Genau in diesem Moment fing es an. Ich hatte nicht damit gerechnet, aber als ich von einem Fenster aus mein nicht mal annähernd verdautes Frühstück am Fuße des Aussichtsturms betrachtete, war es offiziell: Ich habe von der chinesischen Mauer erbrochen. Leider war das nicht das Ende von meinen Qualen, aber ich versuche, es an dieser Stelle kurz zu halten. Während mein Freund sich seinen Weg über einen Abkürzung durch den Wald laut singend - damit wollte er mögliche Bären abschrecken - bahnte, hing ich aus einigen weiteren Fenstern. Auf unserem Rückweg legte ich mich alle fünf Meter auf die heißen Steine der Mauer, um meinen geschundenen Körper auszuruhen und hätte ein Königreich dafür gegeben, im Hotel unter der Klimaanlage zu liegen.

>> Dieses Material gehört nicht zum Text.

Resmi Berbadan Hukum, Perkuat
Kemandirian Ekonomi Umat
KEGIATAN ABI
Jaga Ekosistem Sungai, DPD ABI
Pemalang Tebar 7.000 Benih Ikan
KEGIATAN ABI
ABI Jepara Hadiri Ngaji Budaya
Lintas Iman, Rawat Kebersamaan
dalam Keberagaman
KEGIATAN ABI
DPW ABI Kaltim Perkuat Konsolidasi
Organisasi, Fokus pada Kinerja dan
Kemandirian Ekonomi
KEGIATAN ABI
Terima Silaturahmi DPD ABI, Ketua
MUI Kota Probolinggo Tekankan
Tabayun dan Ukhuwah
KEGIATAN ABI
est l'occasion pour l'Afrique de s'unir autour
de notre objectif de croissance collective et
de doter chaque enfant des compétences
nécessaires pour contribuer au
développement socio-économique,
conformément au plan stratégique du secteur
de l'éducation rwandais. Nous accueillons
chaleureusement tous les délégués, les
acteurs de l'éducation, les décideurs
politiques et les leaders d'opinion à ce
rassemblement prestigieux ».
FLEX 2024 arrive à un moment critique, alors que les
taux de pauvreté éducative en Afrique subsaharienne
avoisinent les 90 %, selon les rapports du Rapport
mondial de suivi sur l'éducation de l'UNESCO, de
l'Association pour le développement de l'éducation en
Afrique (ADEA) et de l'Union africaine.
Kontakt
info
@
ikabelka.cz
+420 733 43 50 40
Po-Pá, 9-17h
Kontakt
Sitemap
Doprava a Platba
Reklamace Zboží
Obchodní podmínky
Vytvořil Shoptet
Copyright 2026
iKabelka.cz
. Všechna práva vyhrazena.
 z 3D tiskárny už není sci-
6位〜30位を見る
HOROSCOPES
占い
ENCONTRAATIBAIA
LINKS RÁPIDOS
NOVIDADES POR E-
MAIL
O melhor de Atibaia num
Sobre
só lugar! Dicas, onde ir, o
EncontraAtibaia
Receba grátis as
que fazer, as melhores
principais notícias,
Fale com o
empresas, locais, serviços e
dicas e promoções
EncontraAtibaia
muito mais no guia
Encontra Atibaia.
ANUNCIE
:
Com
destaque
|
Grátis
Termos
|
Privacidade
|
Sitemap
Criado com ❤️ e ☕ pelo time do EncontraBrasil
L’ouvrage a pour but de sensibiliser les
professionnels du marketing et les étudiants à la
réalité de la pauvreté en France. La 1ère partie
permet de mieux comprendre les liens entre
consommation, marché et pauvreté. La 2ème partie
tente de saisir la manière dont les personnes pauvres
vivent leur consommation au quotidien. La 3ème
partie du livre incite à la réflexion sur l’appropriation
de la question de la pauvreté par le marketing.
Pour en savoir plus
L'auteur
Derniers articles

Irgendwie war es klar, dass sobald meine Füße wieder auf Ende standen und ein Klo in der Nähe war, alle meine Beschwerden weg waren. Mein leerer Magen ließ wieder Wasser hinein ohne sich zu beschweren. An einem kleinen Tischchen neben der vermuteten Busstation warteten wir mit einem französischen Pärchen, das über Mittelasien nach China gekommen ist - über Tadschikistan, Usbekistan, usw. eine Reise, die genau 100 Tage dauerte. Mit denen unterhielten wir uns über Reisen, Akupunktur, alternative Medizin und darüber, dass der Bus uns eigentlich schon vor anderthalb Stunden abgeholt hätte müssen.

Stolz darauf, dass er das chinesische Wort für "erbrechen" kannte, holte mein Freund mir drei Spucktüten von verständnisvollen Restaurantmitarbeitern für die Busfahrt - was nicht mehr nötig war. Endlich kam der Bus und nahm uns wieder zurück nach Peking, das uns mit seinen im Dunkeln scheinenden Hochhäusern und Autobahnen begrüßte.

Der Tag, trotz meines Handicaps, endete für mich mit einem Gedanken, der mich grinsen ließ.
Wer sonst hat es schon geschafft, von der Chinesischen Mauer zu kotzen?